### PROBLEM REQUIREMENTS
Once the images are removed, set down everything else in the listing below exactly.

### THE DATA
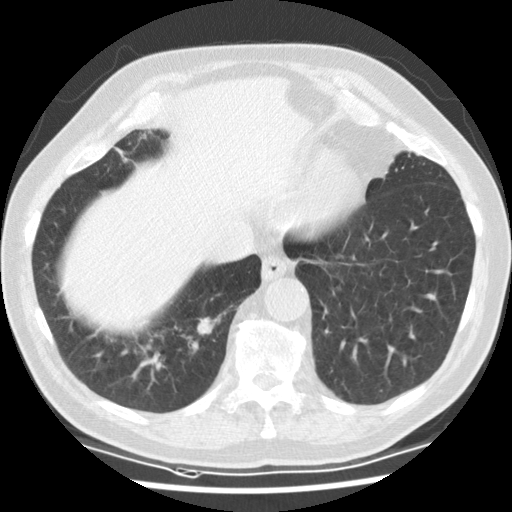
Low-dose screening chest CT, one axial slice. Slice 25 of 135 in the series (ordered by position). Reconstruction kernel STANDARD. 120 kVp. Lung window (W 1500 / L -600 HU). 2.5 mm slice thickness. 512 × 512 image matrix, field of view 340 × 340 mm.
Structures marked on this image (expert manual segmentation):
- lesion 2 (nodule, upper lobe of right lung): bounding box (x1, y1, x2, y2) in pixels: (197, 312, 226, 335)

### ANSWER FOR THE TASK
Low-dose screening chest CT, one axial slice. Slice 25 of 135 in the series (ordered by position). Reconstruction kernel STANDARD. 120 kVp. Lung window (W 1500 / L -600 HU). 2.5 mm slice thickness. 512 × 512 image matrix, field of view 340 × 340 mm.
Structures marked on this image (expert manual segmentation):
- lesion 2 (nodule, upper lobe of right lung): bounding box (x1, y1, x2, y2) in pixels: (197, 312, 226, 335)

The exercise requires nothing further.